Whenever my parents see an area I become interested in, they encourage me to persue my new interest.  If I enjoy a new hobby, they support me.  My dad, after all, is the one who surprised me when I was 13-years-old as he bought me my first SLR camera - seeming completely at random at the time.  I remember coming home from school, seeing a Nikon D50 on the table, and asking my dad, "Who's is that??"  He told me, "It's yours."  I don't even remember asking for a camera.  Asking him tonight why he bought the camera for me, he recalled realizing my growing interest in creating videos and thought I needed a better camera to help me out in the new hobby.  Little did he know how much photography would become part of my life!

And in college...Even when I change my major for the 3rd or 4th time, my parents always insist that they want me to major in what I love, what I'm passionate about, and what makes me happy.

My parents have accepted that I am living my life and am trying to live it to the fullest.  They've stuck with me through the good times, and the most trying times.  They even try to give me experiences that they possibly didn't have themselves as a child or young adult.

I just can't imagine having parents who don't accept me for who I am.  I can't imagine having parents who ignore me, or force me to do things I don't want to do, or who make me feel ugly and awful about myself.  I've been blessed with parents who are patient, kind, encouraging, accepting, and who have instilled that beauty runs much deeper than skin deep.  They've taught me to be proud of who I am, even through my differences.

My life could have been extremely different had I been born into a different, less supportive family...And I just want to thank my parents.

Thanks, mom and dad.  Thank you for being great, supportive, encouraging, and loving parents.  Thank you for being parents that I enjoy spending time with.  I hope that if I ever become married, and have children, that I am half as great as you two.

Thank you for giving me a home that I want to return home to at night.

The Travelin' Chick,


  1. You are very fortunate Crystal.

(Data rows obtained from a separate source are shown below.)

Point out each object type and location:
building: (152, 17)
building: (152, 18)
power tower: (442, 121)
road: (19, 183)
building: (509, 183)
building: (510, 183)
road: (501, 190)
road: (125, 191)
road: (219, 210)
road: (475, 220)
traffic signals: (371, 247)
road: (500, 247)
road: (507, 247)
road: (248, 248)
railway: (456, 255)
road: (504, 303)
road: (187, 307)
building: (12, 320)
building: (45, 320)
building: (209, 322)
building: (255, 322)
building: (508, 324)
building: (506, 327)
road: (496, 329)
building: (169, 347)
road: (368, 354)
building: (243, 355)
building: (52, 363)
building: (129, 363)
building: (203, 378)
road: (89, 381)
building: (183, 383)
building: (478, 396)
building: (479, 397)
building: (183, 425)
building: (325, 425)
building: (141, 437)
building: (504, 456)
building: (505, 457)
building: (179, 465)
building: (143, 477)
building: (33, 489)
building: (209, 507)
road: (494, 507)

I grew up with parents who I am sure love me but who do not like me. I have never had their approval, or at least not that I know of. Love was never unconditional but used as a reward for when I was what they thought I should be. When that didn't work, they beat me. I have received one compliment from my father in my life. I can only remember him hugging me once in my life. When someone hurt me my mother wanted to know what I did to deserve it. When I was 17 she beat me so badly that my brother in law had to pull her off me. I could go on, and on and on and on. They are very old now, for a long time I tried to be what they wanted.but never was quite able to achieve it. I No longer try and yet I am the one who keeps going back to try and make them happy., Because maybe, just maybe, before they die they will like me. Many people think I am a difficult person, what I am is a person who always heres my dad say, whats wrong with can you be so stupid and inside, I hurt. People who read this should look at the example of your parents and be very careful how you treat your kids and what you say to them cause you can really damage them forever.

    1. Hey! I'm so sorry that your home life doesn't have as many happy memories, and that you had such struggles! I hope and pray that you've been able to seek helpful counsel after such a difficult issue. No one deserves to be treated in that way.

  2. You are a beautiful person and we are all blessed to have you as a friend

    1. Thank you for your sweet comment, and thank you for reading!